### Entries provided
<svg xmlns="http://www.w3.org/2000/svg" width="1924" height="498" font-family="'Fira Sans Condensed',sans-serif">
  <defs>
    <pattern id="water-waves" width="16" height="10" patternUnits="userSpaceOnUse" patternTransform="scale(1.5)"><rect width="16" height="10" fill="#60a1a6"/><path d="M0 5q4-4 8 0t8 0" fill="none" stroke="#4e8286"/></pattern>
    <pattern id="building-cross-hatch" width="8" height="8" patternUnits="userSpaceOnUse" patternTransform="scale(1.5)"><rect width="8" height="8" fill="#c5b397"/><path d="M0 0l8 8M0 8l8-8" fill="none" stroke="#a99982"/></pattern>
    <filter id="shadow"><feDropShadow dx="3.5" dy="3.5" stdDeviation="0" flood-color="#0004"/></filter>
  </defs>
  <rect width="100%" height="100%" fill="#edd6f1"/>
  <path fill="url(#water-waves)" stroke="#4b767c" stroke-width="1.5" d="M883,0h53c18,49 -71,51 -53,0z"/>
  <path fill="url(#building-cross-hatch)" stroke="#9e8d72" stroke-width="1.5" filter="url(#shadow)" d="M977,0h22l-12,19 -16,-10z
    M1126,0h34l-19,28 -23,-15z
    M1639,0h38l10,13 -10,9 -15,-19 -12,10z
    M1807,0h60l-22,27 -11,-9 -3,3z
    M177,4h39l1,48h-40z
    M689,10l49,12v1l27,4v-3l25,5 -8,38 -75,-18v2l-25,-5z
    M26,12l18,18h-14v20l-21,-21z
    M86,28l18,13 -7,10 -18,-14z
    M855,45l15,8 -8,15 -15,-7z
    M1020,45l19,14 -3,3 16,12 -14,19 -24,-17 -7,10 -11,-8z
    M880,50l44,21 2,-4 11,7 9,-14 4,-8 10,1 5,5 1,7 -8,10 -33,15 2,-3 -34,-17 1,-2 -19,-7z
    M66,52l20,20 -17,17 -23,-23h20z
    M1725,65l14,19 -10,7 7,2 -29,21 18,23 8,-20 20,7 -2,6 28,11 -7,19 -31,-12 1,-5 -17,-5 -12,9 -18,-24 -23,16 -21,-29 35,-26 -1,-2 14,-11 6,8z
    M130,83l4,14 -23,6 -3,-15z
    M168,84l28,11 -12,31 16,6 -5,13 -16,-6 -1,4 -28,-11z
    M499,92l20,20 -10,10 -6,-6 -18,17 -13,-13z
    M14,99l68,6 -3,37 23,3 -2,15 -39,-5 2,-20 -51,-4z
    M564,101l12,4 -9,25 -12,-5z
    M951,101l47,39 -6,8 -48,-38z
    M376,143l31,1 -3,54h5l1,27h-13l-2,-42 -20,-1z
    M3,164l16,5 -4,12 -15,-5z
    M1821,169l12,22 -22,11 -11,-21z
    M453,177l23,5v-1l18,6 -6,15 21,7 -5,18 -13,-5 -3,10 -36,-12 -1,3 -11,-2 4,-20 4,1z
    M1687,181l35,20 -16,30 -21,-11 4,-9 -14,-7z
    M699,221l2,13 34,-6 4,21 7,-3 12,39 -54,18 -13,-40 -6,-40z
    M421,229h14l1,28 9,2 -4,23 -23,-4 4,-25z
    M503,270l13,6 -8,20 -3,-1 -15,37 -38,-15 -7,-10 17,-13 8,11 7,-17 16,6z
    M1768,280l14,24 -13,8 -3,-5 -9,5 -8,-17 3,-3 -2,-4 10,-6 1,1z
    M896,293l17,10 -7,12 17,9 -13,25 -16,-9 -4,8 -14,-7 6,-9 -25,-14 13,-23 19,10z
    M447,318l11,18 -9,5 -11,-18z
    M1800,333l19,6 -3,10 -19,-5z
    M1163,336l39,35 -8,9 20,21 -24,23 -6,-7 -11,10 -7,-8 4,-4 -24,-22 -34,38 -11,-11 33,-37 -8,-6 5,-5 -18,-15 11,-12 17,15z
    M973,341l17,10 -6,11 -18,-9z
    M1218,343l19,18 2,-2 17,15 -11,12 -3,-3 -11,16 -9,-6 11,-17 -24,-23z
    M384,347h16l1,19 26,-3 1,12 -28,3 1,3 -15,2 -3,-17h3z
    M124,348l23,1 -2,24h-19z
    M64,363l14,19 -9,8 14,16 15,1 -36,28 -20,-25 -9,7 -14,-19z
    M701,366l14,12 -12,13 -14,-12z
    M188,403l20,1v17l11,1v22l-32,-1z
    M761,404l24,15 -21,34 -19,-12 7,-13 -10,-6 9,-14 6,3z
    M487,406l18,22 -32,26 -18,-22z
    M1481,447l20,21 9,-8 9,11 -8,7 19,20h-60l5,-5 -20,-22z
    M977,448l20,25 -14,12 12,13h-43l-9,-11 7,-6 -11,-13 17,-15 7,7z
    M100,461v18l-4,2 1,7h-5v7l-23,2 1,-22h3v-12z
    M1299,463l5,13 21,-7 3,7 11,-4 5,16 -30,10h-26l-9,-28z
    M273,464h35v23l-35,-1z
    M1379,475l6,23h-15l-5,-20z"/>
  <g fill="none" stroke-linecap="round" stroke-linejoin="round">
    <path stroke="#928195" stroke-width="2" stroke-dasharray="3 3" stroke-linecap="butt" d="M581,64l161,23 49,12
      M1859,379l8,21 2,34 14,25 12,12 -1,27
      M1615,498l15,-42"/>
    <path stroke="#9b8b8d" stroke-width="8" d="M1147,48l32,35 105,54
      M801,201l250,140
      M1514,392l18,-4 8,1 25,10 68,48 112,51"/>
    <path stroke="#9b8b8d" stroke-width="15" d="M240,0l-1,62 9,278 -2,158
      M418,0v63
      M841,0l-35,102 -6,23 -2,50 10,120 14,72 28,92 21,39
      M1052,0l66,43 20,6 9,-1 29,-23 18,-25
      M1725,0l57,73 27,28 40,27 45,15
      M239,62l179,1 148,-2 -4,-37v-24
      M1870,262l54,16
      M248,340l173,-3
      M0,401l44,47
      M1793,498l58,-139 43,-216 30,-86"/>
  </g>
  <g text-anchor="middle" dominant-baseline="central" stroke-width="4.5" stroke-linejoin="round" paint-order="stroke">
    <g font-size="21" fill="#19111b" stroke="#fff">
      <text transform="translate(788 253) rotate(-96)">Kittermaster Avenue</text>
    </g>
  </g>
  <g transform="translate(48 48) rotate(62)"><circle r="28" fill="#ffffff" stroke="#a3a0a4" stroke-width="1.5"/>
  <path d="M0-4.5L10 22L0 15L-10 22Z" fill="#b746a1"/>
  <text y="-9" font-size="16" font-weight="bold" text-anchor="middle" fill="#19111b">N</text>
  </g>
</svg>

### Goal of the exercise
Respond with one number, namely the count of lines in the entries above that hold the word "linecap".

### Result
2